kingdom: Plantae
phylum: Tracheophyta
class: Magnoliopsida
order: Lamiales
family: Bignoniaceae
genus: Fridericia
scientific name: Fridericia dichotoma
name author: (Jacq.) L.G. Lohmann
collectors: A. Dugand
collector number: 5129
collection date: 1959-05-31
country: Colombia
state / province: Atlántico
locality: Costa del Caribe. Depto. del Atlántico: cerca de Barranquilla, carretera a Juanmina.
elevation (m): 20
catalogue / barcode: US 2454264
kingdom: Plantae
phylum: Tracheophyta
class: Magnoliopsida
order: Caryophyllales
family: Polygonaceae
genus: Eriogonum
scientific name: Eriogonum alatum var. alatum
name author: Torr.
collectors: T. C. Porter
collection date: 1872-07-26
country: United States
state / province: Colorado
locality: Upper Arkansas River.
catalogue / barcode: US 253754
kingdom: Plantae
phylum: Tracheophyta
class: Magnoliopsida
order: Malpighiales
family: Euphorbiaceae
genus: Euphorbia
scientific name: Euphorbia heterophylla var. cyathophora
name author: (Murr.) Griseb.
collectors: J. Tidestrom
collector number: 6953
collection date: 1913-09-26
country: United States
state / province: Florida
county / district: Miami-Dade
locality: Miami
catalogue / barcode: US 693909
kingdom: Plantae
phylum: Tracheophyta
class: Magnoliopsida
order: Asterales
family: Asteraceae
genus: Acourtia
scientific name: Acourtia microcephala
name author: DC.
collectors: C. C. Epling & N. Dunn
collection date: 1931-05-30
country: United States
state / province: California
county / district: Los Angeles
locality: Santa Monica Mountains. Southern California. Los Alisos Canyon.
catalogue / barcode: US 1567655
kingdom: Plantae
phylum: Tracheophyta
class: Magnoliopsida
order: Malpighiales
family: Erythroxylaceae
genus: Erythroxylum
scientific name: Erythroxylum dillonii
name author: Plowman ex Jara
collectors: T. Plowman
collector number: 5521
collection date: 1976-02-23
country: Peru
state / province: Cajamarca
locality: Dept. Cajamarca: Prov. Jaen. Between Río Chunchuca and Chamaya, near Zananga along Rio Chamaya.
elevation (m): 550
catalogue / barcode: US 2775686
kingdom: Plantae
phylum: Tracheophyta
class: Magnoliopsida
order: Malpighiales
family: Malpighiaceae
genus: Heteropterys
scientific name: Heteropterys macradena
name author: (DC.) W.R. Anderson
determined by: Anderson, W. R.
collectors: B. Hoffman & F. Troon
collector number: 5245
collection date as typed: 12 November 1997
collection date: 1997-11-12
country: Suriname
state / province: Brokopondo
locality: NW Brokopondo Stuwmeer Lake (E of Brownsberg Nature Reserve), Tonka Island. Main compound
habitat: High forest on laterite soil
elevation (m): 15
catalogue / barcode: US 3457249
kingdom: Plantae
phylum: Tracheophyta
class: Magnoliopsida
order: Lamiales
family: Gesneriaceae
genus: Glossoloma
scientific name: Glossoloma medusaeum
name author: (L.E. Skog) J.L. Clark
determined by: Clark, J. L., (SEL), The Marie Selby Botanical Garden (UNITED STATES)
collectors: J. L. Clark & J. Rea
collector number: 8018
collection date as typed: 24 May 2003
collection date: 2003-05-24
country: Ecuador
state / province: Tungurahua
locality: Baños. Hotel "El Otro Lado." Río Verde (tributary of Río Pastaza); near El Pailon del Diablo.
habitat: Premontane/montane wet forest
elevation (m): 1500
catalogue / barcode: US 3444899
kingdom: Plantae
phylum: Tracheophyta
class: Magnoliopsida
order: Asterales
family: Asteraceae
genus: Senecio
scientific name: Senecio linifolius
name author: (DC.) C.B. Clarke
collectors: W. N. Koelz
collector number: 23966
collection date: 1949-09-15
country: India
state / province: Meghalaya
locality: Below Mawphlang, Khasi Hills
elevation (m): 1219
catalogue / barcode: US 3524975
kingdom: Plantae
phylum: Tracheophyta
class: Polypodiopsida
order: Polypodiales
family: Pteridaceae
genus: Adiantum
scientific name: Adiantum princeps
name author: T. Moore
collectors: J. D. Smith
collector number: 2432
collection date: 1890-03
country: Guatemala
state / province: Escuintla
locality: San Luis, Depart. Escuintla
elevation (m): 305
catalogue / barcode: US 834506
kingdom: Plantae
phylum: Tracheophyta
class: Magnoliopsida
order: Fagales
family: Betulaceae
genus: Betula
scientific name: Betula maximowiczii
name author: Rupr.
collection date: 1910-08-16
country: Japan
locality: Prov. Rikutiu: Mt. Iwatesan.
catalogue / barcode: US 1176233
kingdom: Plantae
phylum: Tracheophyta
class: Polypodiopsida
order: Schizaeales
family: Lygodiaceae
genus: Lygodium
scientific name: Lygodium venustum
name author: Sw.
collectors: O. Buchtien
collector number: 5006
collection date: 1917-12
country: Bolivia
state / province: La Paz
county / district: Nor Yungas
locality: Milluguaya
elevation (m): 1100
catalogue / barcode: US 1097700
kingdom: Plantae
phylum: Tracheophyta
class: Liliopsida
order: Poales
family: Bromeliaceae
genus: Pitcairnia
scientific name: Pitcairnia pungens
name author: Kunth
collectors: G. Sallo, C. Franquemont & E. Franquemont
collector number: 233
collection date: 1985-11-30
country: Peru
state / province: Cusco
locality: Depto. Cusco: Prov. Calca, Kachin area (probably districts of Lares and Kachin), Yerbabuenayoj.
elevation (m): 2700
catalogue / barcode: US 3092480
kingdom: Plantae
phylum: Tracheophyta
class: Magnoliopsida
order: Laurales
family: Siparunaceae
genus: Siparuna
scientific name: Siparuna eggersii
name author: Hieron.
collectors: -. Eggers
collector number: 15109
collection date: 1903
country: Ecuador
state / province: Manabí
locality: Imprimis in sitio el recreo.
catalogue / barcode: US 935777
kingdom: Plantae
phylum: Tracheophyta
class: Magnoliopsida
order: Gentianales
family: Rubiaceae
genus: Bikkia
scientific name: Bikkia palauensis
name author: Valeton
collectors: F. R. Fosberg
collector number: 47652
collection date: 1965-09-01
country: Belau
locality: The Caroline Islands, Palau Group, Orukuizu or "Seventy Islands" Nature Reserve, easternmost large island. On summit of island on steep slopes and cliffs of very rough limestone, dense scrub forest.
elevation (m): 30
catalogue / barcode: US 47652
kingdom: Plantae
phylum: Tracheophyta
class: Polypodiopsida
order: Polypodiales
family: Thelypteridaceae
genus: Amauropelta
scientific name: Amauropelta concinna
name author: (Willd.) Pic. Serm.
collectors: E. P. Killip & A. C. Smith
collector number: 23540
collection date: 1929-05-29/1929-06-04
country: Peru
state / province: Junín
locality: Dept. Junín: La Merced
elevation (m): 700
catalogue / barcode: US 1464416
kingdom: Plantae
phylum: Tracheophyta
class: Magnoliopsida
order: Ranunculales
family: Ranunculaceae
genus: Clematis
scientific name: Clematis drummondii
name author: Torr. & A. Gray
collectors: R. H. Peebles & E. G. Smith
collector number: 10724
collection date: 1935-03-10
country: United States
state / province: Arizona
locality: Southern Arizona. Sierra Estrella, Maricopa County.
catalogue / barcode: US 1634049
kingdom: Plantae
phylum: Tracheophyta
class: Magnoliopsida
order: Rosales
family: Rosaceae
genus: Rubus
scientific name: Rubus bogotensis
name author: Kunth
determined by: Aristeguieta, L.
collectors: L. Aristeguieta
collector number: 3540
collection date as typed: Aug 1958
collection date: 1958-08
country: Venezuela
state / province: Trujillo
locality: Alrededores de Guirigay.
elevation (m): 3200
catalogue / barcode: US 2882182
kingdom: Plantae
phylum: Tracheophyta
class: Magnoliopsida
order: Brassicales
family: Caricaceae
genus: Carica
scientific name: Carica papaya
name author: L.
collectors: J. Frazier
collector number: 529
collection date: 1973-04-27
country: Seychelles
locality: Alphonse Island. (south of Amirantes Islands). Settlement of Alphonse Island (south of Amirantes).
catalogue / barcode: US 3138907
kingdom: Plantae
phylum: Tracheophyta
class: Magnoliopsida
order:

**TASK DIRECTIONS**. Update the lines from the one containing "catalogue / barcode: US 1464416" through the end of the records by replacing "locality" with "place" and leaving everything else unchanged.

**ANSWER TO THE PROBLEM**.
catalogue / barcode: US 1464416
kingdom: Plantae
phylum: Tracheophyta
class: Magnoliopsida
order: Ranunculales
family: Ranunculaceae
genus: Clematis
scientific name: Clematis drummondii
name author: Torr. & A. Gray
collectors: R. H. Peebles & E. G. Smith
collector number: 10724
collection date: 1935-03-10
country: United States
state / province: Arizona
place: Southern Arizona. Sierra Estrella, Maricopa County.
catalogue / barcode: US 1634049
kingdom: Plantae
phylum: Tracheophyta
class: Magnoliopsida
order: Rosales
family: Rosaceae
genus: Rubus
scientific name: Rubus bogotensis
name author: Kunth
determined by: Aristeguieta, L.
collectors: L. Aristeguieta
collector number: 3540
collection date as typed: Aug 1958
collection date: 1958-08
country: Venezuela
state / province: Trujillo
place: Alrededores de Guirigay.
elevation (m): 3200
catalogue / barcode: US 2882182
kingdom: Plantae
phylum: Tracheophyta
class: Magnoliopsida
order: Brassicales
family: Caricaceae
genus: Carica
scientific name: Carica papaya
name author: L.
collectors: J. Frazier
collector number: 529
collection date: 1973-04-27
country: Seychelles
place: Alphonse Island. (south of Amirantes Islands). Settlement of Alphonse Island (south of Amirantes).
catalogue / barcode: US 3138907
kingdom: Plantae
phylum: Tracheophyta
class: Magnoliopsida
order:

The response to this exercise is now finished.